Exercise — A single number is the required answer: the count of lines in the listing below that hold the string "globe".
[[ Task data, beginning ]]
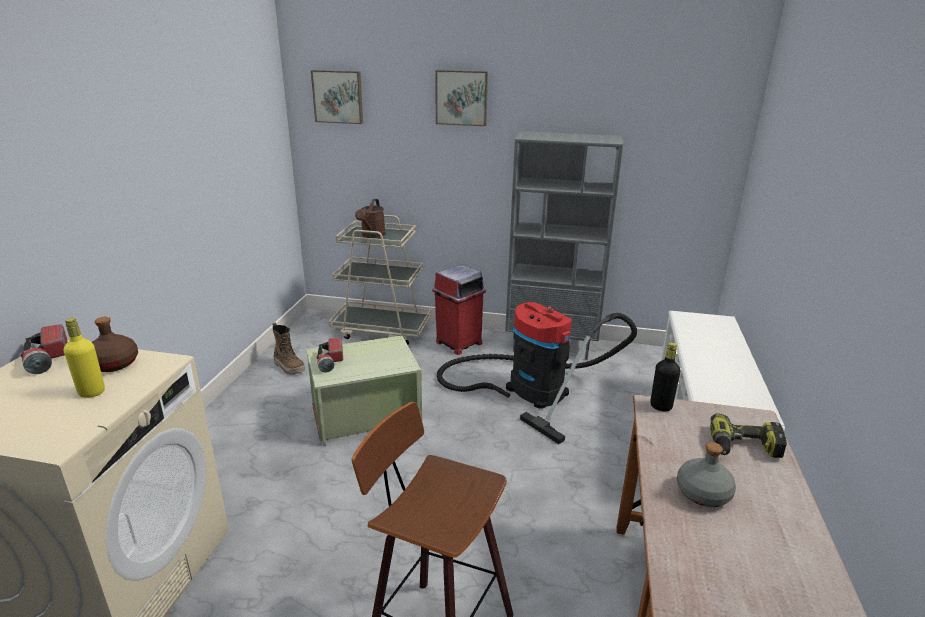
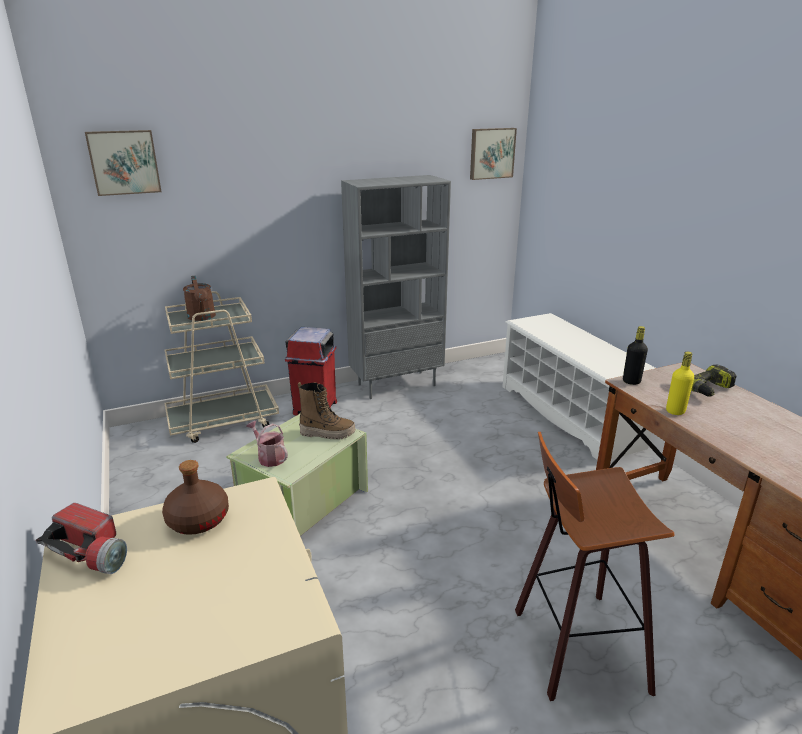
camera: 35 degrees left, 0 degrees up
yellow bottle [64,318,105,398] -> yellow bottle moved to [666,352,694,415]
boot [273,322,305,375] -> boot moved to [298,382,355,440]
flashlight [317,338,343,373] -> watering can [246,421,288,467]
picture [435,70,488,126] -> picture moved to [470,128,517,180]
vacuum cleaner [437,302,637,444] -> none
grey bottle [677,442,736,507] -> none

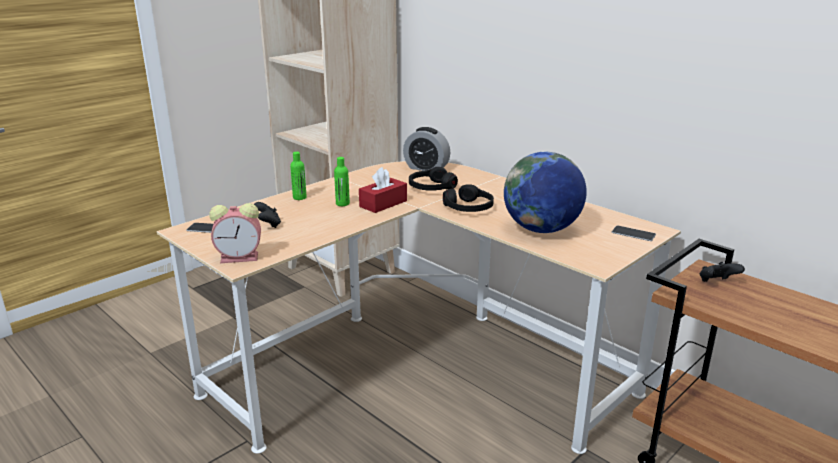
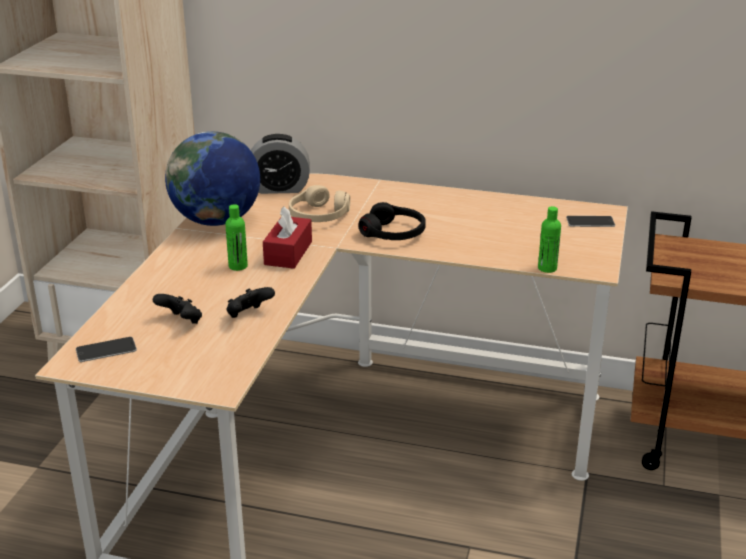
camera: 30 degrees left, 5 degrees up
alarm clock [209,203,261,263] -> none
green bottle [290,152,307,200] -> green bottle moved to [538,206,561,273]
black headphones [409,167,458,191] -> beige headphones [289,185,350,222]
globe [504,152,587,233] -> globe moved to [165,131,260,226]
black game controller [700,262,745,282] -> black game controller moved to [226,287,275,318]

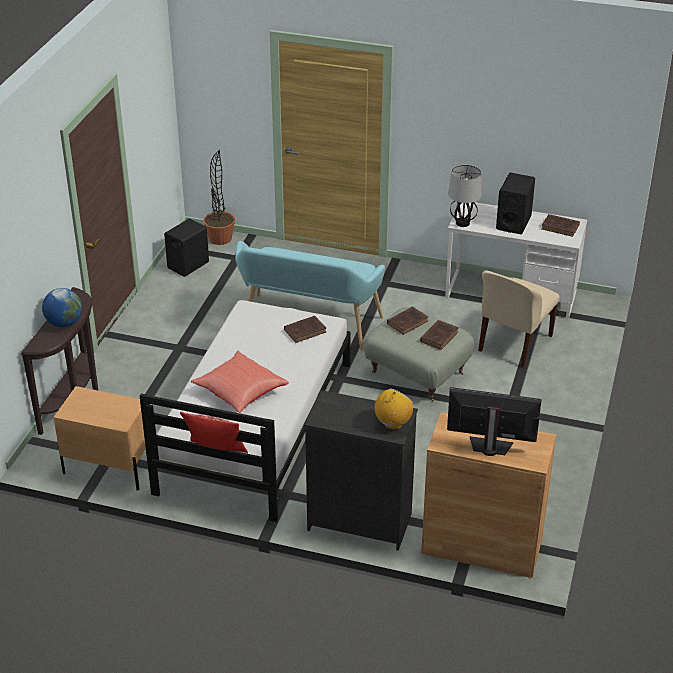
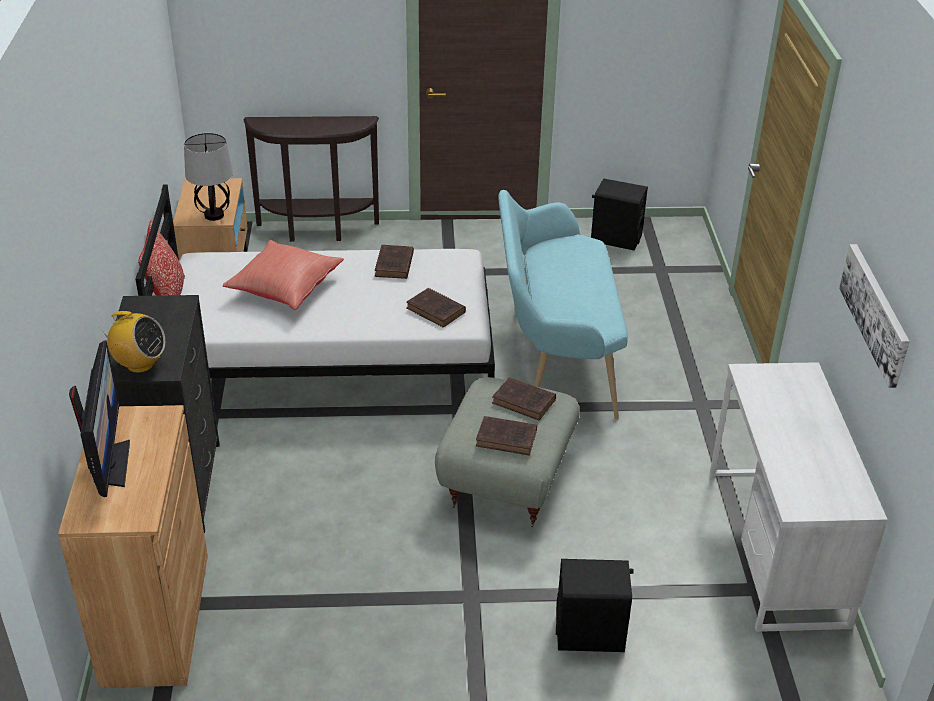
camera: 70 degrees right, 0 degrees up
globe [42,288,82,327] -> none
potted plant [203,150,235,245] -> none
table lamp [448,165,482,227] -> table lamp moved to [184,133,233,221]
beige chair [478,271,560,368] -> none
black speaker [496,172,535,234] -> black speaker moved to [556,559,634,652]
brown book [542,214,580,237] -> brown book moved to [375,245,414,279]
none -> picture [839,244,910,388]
[[ Task data, end ]]
Task output — 2